**ACTION ITEM:** Please copy every line of the data in which the string "faucet" appears.

[Records from a collection]
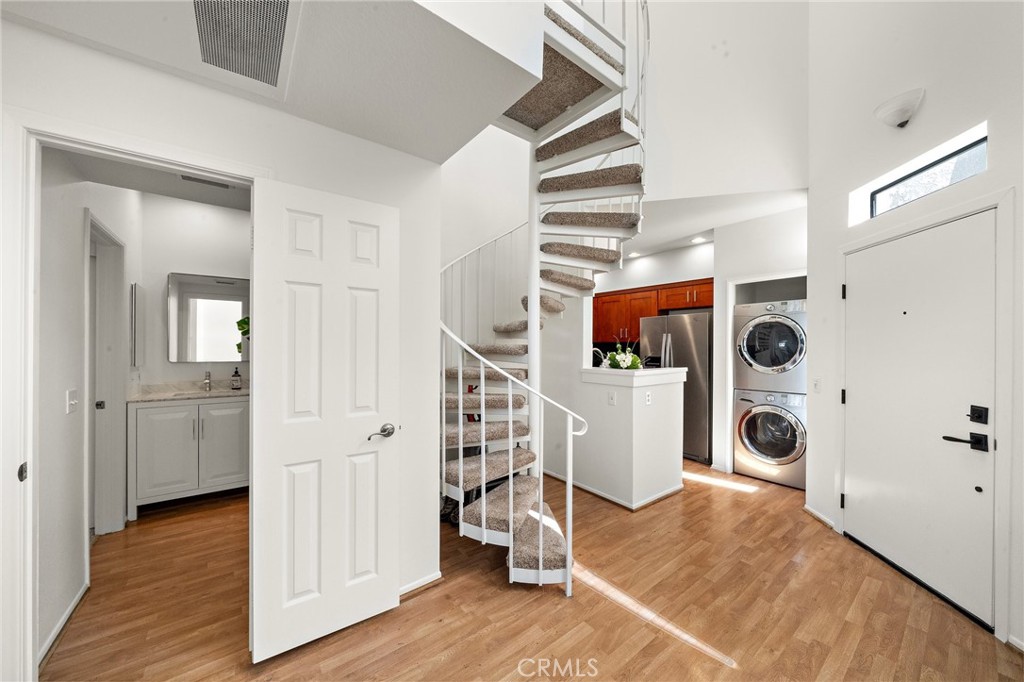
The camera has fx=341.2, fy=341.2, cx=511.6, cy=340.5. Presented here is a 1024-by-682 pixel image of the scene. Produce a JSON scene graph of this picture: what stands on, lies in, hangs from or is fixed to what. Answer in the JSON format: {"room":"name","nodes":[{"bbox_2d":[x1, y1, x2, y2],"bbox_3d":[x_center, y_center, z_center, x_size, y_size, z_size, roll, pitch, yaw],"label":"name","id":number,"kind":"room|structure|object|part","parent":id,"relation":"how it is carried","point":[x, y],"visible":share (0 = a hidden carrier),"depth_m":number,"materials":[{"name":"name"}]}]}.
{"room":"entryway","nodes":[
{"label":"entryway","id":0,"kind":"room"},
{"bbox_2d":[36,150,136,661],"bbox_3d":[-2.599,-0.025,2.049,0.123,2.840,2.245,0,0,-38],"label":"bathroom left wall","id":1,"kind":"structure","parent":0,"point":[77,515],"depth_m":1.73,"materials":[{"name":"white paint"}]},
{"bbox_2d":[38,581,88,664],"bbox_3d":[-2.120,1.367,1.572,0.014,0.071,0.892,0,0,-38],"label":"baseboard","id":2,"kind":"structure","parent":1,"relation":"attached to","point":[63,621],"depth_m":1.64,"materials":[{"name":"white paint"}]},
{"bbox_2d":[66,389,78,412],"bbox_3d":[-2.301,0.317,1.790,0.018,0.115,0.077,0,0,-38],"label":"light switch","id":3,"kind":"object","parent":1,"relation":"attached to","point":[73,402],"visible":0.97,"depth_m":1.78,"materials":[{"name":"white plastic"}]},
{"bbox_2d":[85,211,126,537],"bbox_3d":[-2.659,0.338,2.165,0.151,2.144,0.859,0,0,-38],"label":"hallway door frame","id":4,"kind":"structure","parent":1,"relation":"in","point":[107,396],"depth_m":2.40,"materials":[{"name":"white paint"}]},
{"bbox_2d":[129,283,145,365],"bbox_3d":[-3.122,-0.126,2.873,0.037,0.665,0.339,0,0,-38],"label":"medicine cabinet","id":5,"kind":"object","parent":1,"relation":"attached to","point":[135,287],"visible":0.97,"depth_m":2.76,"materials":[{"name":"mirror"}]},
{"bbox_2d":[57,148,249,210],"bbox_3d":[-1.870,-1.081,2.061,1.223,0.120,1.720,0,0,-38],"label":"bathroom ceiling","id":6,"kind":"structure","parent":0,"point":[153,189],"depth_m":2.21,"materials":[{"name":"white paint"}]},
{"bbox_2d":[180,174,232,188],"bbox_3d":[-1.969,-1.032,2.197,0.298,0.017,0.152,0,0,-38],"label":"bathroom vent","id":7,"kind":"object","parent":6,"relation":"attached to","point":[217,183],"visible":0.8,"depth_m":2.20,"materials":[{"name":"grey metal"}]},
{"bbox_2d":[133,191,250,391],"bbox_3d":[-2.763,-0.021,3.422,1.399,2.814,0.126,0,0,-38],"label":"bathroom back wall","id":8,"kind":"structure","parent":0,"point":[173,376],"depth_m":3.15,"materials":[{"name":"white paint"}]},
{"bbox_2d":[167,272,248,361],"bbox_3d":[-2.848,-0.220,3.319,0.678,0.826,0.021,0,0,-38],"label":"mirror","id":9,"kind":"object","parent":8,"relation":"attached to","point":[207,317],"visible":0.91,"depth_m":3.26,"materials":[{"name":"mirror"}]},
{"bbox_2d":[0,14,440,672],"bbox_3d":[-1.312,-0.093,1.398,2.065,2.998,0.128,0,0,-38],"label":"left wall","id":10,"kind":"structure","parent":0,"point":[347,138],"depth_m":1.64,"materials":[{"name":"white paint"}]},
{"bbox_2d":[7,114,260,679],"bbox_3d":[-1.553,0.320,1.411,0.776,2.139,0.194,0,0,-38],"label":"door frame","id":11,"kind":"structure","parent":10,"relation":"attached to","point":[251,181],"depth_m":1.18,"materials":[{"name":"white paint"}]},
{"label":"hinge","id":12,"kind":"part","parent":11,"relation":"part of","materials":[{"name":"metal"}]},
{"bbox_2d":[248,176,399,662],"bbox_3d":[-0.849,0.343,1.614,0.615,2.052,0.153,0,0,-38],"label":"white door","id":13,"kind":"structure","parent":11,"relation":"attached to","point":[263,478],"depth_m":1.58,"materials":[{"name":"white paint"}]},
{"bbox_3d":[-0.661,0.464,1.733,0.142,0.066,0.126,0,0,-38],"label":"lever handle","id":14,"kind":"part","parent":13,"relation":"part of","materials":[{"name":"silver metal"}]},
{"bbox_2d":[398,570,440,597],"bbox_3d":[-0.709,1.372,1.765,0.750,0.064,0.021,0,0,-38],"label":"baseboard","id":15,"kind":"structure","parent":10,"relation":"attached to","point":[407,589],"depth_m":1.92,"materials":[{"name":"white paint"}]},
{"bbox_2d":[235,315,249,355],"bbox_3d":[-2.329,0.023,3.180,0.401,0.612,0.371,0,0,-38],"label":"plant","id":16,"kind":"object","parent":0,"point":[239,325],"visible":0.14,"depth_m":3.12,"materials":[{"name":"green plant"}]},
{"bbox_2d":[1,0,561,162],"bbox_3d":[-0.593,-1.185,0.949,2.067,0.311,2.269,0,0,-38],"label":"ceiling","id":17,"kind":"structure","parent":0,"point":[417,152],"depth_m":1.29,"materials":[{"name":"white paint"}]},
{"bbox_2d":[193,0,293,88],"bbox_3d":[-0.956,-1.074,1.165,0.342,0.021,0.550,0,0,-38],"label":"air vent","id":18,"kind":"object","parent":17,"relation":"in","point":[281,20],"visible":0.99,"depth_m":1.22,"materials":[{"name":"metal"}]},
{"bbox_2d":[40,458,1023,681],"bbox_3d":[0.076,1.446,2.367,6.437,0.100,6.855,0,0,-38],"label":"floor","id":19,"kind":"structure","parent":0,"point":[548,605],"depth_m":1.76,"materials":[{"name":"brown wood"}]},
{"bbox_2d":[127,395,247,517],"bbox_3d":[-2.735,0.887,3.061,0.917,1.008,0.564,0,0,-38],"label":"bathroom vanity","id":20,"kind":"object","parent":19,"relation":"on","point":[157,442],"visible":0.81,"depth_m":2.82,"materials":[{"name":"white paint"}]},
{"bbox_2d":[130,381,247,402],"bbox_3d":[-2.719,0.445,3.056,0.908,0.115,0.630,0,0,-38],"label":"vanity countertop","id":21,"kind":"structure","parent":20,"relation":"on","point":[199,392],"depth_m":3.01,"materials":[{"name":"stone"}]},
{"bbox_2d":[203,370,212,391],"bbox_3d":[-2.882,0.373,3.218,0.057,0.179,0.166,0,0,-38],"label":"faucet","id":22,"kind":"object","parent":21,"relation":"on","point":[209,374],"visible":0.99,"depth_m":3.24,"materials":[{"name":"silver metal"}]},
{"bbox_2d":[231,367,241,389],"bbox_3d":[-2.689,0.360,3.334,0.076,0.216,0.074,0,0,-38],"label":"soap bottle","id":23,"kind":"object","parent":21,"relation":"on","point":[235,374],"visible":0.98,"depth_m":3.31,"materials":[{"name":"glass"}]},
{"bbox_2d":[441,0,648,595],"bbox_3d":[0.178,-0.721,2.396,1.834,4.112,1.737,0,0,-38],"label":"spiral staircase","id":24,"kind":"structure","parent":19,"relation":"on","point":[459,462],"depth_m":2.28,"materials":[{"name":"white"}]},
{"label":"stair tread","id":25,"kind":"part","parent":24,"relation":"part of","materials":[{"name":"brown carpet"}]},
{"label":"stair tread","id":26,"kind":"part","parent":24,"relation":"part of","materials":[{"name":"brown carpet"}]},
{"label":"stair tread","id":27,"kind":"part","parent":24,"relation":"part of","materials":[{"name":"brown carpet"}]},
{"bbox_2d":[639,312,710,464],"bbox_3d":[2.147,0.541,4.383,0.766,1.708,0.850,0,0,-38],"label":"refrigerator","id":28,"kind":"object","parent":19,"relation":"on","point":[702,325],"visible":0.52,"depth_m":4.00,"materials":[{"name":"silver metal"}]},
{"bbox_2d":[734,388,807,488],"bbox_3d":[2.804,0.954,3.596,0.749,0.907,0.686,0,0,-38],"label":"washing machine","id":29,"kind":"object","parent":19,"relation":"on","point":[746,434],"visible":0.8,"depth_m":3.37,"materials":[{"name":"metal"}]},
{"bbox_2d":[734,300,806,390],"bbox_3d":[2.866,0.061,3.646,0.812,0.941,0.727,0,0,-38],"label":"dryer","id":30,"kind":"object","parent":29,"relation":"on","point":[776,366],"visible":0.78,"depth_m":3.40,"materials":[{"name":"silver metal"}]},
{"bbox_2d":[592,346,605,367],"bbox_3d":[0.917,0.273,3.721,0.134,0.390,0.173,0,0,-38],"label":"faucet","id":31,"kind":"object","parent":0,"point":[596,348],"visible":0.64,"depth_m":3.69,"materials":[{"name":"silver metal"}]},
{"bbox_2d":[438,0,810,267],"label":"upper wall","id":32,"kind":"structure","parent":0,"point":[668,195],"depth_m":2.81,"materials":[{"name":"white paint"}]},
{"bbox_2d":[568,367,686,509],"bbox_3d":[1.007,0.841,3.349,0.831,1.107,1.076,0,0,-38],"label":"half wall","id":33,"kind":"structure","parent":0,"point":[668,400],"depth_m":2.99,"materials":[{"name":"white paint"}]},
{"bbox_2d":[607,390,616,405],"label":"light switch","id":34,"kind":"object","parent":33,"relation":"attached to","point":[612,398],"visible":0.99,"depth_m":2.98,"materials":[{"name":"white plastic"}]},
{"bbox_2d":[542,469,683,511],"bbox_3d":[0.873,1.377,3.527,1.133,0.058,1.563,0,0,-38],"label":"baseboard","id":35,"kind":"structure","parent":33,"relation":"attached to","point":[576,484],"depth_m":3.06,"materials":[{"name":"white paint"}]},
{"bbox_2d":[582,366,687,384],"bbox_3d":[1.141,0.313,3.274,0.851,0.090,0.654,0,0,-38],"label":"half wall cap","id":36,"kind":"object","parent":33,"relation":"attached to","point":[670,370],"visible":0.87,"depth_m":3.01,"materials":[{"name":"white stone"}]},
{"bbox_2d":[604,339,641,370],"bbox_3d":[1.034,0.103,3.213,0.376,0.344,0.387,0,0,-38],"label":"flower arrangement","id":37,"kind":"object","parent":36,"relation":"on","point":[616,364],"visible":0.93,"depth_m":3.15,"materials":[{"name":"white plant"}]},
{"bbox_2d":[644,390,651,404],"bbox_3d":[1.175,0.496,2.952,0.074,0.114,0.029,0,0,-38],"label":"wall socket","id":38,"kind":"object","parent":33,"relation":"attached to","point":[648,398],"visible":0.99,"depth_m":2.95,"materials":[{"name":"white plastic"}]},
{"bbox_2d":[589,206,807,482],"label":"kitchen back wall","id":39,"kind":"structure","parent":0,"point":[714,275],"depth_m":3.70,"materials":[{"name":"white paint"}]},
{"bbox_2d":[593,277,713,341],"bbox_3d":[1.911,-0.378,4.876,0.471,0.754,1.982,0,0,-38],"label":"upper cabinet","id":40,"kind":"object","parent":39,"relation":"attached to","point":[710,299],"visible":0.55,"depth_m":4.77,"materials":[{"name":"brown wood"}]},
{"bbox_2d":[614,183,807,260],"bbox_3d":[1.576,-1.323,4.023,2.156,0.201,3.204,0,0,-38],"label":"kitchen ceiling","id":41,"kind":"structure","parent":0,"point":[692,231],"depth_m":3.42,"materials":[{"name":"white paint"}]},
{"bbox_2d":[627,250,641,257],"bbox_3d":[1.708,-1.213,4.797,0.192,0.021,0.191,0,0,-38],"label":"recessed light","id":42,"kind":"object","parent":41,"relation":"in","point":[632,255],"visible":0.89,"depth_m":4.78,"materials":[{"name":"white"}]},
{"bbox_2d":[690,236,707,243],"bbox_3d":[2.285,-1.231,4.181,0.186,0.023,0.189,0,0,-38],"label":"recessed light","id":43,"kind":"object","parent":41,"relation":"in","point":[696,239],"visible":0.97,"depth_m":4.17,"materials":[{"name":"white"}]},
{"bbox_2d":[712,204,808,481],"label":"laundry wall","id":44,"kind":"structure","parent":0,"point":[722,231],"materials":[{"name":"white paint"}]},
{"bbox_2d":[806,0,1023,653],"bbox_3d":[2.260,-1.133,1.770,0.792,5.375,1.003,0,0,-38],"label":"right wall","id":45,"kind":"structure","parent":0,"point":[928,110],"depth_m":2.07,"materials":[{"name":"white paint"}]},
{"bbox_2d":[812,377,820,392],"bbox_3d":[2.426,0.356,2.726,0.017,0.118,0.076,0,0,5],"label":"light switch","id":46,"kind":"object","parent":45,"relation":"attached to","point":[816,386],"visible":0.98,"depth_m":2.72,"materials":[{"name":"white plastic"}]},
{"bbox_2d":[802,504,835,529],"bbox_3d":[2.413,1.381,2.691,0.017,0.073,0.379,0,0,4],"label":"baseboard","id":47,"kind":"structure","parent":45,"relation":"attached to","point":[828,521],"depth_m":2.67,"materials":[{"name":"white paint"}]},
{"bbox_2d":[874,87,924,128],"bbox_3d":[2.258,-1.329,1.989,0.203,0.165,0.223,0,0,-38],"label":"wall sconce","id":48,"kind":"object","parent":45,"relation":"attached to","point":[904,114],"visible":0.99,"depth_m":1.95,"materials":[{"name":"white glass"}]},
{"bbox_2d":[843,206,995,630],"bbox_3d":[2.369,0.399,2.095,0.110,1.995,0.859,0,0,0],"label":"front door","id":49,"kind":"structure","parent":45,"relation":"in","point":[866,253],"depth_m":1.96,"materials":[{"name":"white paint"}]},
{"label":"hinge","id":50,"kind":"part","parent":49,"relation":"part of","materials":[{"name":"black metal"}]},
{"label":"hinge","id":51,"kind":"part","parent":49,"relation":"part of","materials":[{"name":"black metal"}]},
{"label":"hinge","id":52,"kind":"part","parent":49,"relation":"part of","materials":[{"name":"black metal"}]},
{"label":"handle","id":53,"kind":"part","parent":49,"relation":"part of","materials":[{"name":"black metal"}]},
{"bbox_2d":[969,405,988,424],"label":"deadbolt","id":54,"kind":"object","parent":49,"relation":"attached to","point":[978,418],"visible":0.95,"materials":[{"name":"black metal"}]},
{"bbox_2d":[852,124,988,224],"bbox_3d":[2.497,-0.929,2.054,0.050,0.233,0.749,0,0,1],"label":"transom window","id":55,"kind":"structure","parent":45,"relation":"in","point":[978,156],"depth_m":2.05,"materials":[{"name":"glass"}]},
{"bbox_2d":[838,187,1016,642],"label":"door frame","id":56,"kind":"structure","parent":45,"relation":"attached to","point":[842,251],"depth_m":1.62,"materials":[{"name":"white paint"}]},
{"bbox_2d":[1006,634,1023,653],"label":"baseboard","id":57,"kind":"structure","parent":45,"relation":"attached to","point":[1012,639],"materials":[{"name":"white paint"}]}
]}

**ANSWER TO THIS PROBLEM:**
{"bbox_2d":[203,370,212,391],"bbox_3d":[-2.882,0.373,3.218,0.057,0.179,0.166,0,0,-38],"label":"faucet","id":22,"kind":"object","parent":21,"relation":"on","point":[209,374],"visible":0.99,"depth_m":3.24,"materials":[{"name":"silver metal"}]},
{"bbox_2d":[592,346,605,367],"bbox_3d":[0.917,0.273,3.721,0.134,0.390,0.173,0,0,-38],"label":"faucet","id":31,"kind":"object","parent":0,"point":[596,348],"visible":0.64,"depth_m":3.69,"materials":[{"name":"silver metal"}]},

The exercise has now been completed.